Local Cerebral Blood Flow and Its Response to Intravenous Levodopa in Progressive Supranuclear PalsyComparison With Parkinson's Disease

Arch Neurol. 1992;49(7):725-730. doi:10.1001/archneur.1992.00530310071014
Abstract

• The local cerebral blood flow (LCBF) at steady state and after the intravenous administration of levodopa (1 mg/kg) was measured by the xenon-enhanced computed tomographic method in six patients with progressive supranuclear palsy (PSP) and in nine patients with idiopathic Parkinson's disease. The baseline LCBF values in most brain regions in patients with PSP were lower than those in patients with Parkinson's disease, and hyperfrontality of the LCBF was lost.
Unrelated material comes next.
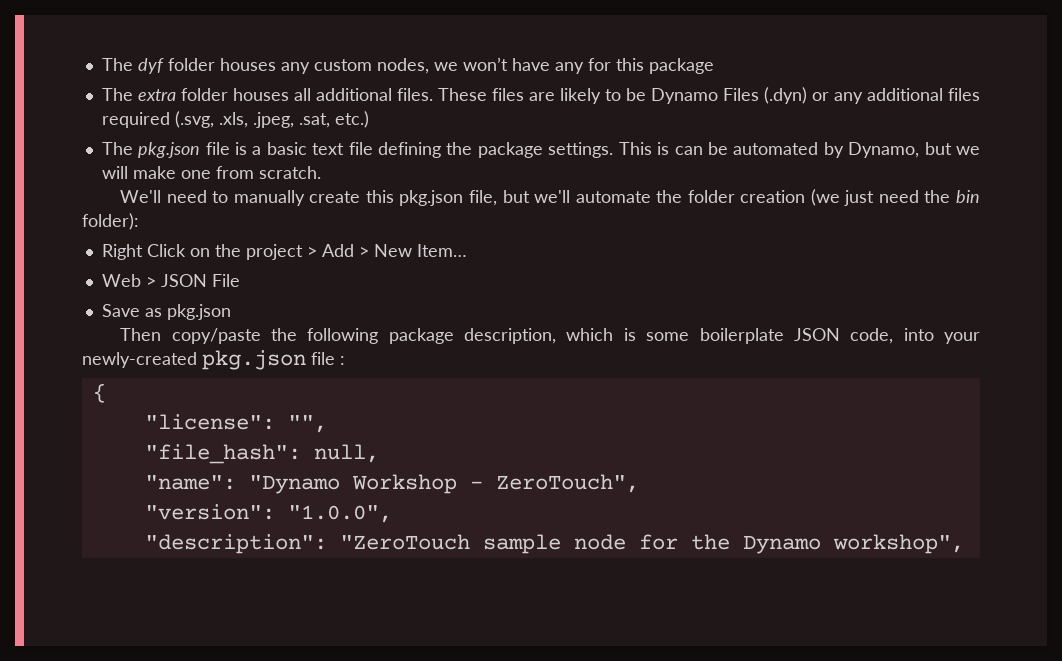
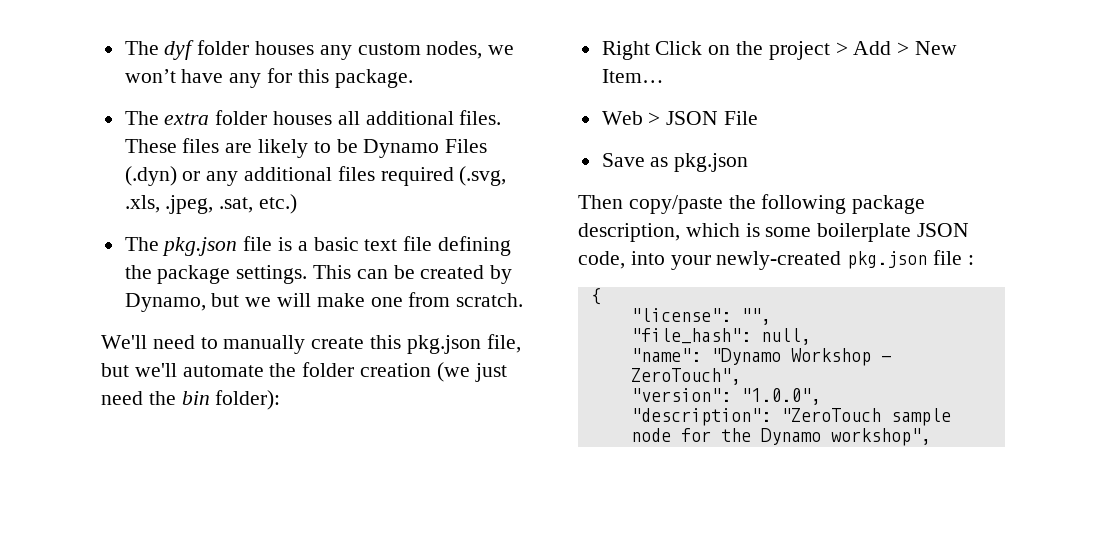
[648,58,714,74] package -> [334,69,413,88] package.
[657,142,670,155] is -> (352, 272) none
[733,142,819,155] automated -> [420,265,485,279] created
In patients with Parkinson's disease, the injection of levodopa markedly increased LCBF, especially in the striatum, thalamus, and internal capsule (approximately 40%). In patients with PSP, however, levodopa did not increase the LCBF in all brain regions examined. The LCBF increases after the administration of levodopa in patients with Parkinson's disease may be secondary to metabolic activation of the dopaminergic system. The different LCBF responses to levodopa between patients with PSP and those with Parkinson's disease may reflect differences in pathologic features, such as in the degree of preservation of nigrostriatal dopaminergic neurons and the distribution and density of dopamine receptors, and are also related to the clinical effectiveness of levodopa therapy.